Comments: Research by John Bordner, Billy G. Crawford, and John A. Wexler has led to the conclusion that this variety is a multiple punched D mint mark rather than a D/S mint mark as previously believed. Not all die variety specialists are in agreement and CONECA still lists the variety as an OMM (D/S). You need to judge and decide for yourself.
This image from Billy G. Crawford shows the key highpoints of what has been thought to be an underlying S mint mark. The marking at the lower left arrow is now believed to be part of an underlying D to the south. The top left arrow and the raised area inside the D are believed to be parts of an underlying horizontal D mint mark. The lower center and lower right arrows are consistent with either the horizontal D or the D to the south as will be seen in the following overlays from Billy G. Crawford.
This overlay from Billy G. Crawford shows a horizontal D overlay. Note how the highpoints of the upper left arrow and the two lower right arrows are a perfect match for what is seen on the supposed S. The lower left arrow also appears to match, but the shape is not right for what is seen at the point without the overlay. The element at the lower left arrow is believed to be part of an additional D punched to the south.
This overlay from Billy G. Crawford attempts to align an S with the key points indicated by arrows on the supposed D/S. Note that the bottom left and bottom right arrows do not coincide with the high points of the S.
Moving the S to coincide with the lower left and lower right arrows moves the S out of alignment with the upper left and lower center arrows.
This overlay from Billy G. Crawford shows how the bottom left arrow in the previous photos (#1 in this photo) matches a D/D South.
Comments: Research by John Bordner, Billy G. Crawford, and John A. Wexler has led to the conclusion that this variety is a repunched D mint mark rather than a D/S mint mark as previously believed. This variety was listed in the original The RPM Book as an RPM and an OMM. At some point later the listing was changed to an OMM (D/S) variety by CONECA. Not all die variety specialists are in agreement and CONECA still lists the variety as an OMM (D/S). You need to judge and decide for yourself.
This image courtesy of Billy G. Crawford shows keys points of the underlying mint mark that some believe to be an S mint mark.
This overlay from Billy G. Crawford shows that the secondary mint mark aligns perfectly with a D/D South.
Comments: To tell the difference between WRPM-008 and WRPM-018, look at the position of the primary D mint mark with respect to the 9 and the 5 in the date. The primary mint mark is much higher and closer to the 9 and 5 on WRPM-008 than it is on WRPM-018.
1956-D 1¢ WRPM-023
Description: D and a totally separated D Northwest is punched into the lower 9 in the date.

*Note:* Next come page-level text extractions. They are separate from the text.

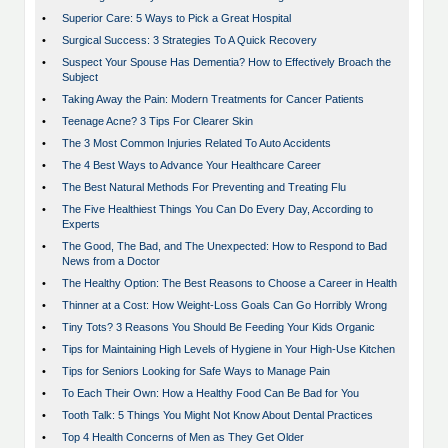
•
Superior Care: 5 Ways to Pick a Great Hospital
•
Surgical Success: 3 Strategies To A Quick Recovery
•
Suspect Your Spouse Has Dementia? How to Effectively Broach the
Subject
•
Taking Away the Pain: Modern Treatments for Cancer Patients
•
Teenage Acne? 3 Tips For Clearer Skin
•
The 3 Most Common Injuries Related To Auto Accidents
•
The 4 Best Ways to Advance Your Healthcare Career
•
The Best Natural Methods For Preventing and Treating Flu
•
The Five Healthiest Things You Can Do Every Day, According to
Experts
•
The Good, The Bad, and The Unexpected: How to Respond to Bad
News from a Doctor
•
The Healthy Option: The Best Reasons to Choose a Career in Health
•
Thinner at a Cost: How Weight-Loss Goals Can Go Horribly Wrong
•
Tiny Tots? 3 Reasons You Should Be Feeding Your Kids Organic
•
Tips for Maintaining High Levels of Hygiene in Your High-Use Kitchen
•
Tips for Seniors Looking for Safe Ways to Manage Pain
•
To Each Their Own: How a Healthy Food Can Be Bad for You
•
Tooth Talk: 5 Things You Might Not Know About Dental Practices
•
Top 4 Health Concerns of Men as They Get Older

Comments: This remarkable RPM variety has at the very least a very nice D/D Northwest. Not all die variety specialists agree that the other extra images are from a mint mark punch. The most interesting of these is an extra punch that is visible in the vest southwest of the date. It conforms perfectly to the upper left part of the D mint mark. A slight bulge protruding from the vest appears to be another punch. If all of the suspected markings are from the mint mark punch, there is a total of 5 impressions from the mint mark punch.